#### Selected text

# Should plastisol crack after 6 months?



## BroJames (Jul 8, 2008)

It has always been my understanding that a properly cured plastisol will not crack for the life of the shirt. Cracking, to my mind, is an indication of possible undercuring. Cracking after several washes indicates improper curing.

I posted just yesterday that the plastisol print of a rubber shoe on my son's pants cracking after 4 months or so. This is the image








(Added July 22, 2010)

Yesterday evening, we discovered that another plastisol print started to crack. This one is about 7 months old.









Front









Back

Our imported shirts from Thailand also has a tendency to crack after a few months.

So what's the real deal on plastisols? What are the other possible reasons why they crack after 4 or more months of 3-4 washes per month?


----------



## bebo (Aug 11, 2008)

its only natural


----------



## BroJames (Jul 8, 2008)

bebo said:


> its only natural


Sometime back, I have been told by a local printer that plastisols should not crack. However, some local printers also say it is normal for plastisol to crack over time. But I also vaguely remember having read not too long ago, someone posting that his plastisol shirts have not yet cracked after more than 100 washes. Washed weekly that should be about 2 years.

########

● **Your tasks**:
1/ For each statement below, say whether it agrees with the forum thread on plastisol cracking, and support each yes or no with the deciding words from the thread, quoted exactly. (a) The print of a rubber shoe on the son's pants cracked after about four months. (b) The second print that started to crack was about a year old. (c) A local printer once said that plastisols should not crack.
2/ Print everything in the forum thread on plastisol cracking from "Our imported shirts" down to "(Aug 11, 2008)".

#### Dataset content

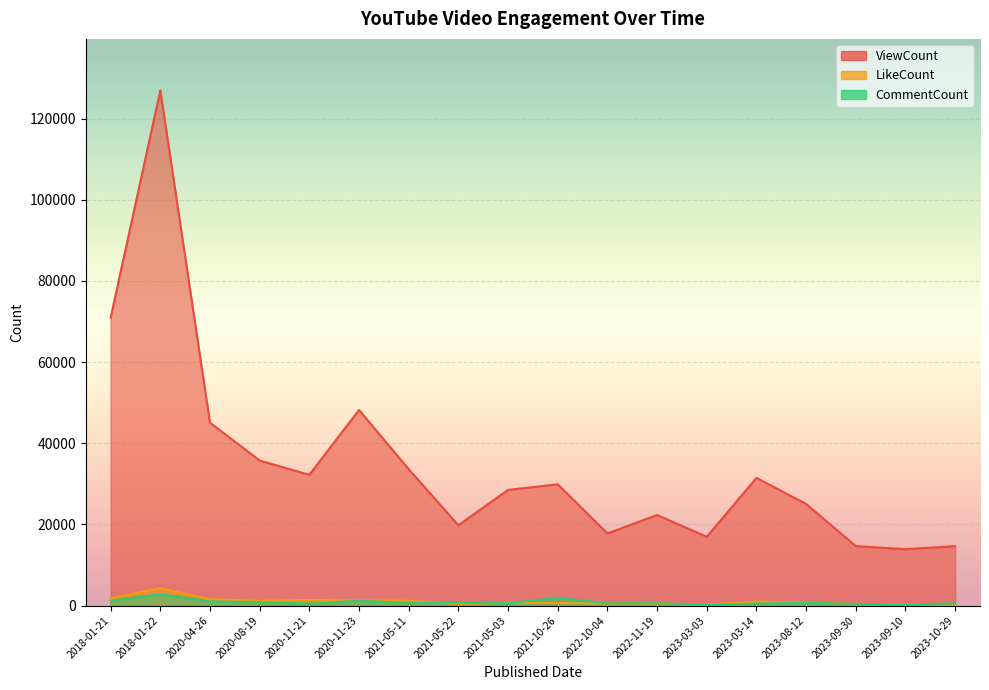

What is the label of the 2nd point from the left?

2018-01-22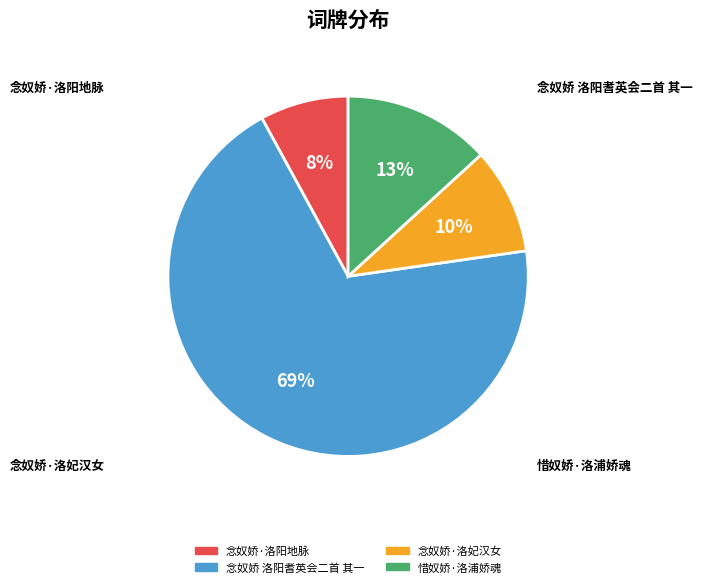

Which has a higher value, 念奴娇·洛阳地脉 or 念奴娇 洛阳耆英会二首 其一?

念奴娇 洛阳耆英会二首 其一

########

● **Responses to the tasks**:
1/
(a) Yes: "the plastisol print of a rubber shoe on my son's pants cracking after 4 months or so"
(b) No: "This one is about 7 months old."
(c) Yes: "I have been told by a local printer that plastisols should not crack"

2/
Our imported shirts from Thailand also has a tendency to crack after a few months.

So what's the real deal on plastisols? What are the other possible reasons why they crack after 4 or more months of 3-4 washes per month?


----------



## bebo (Aug 11, 2008)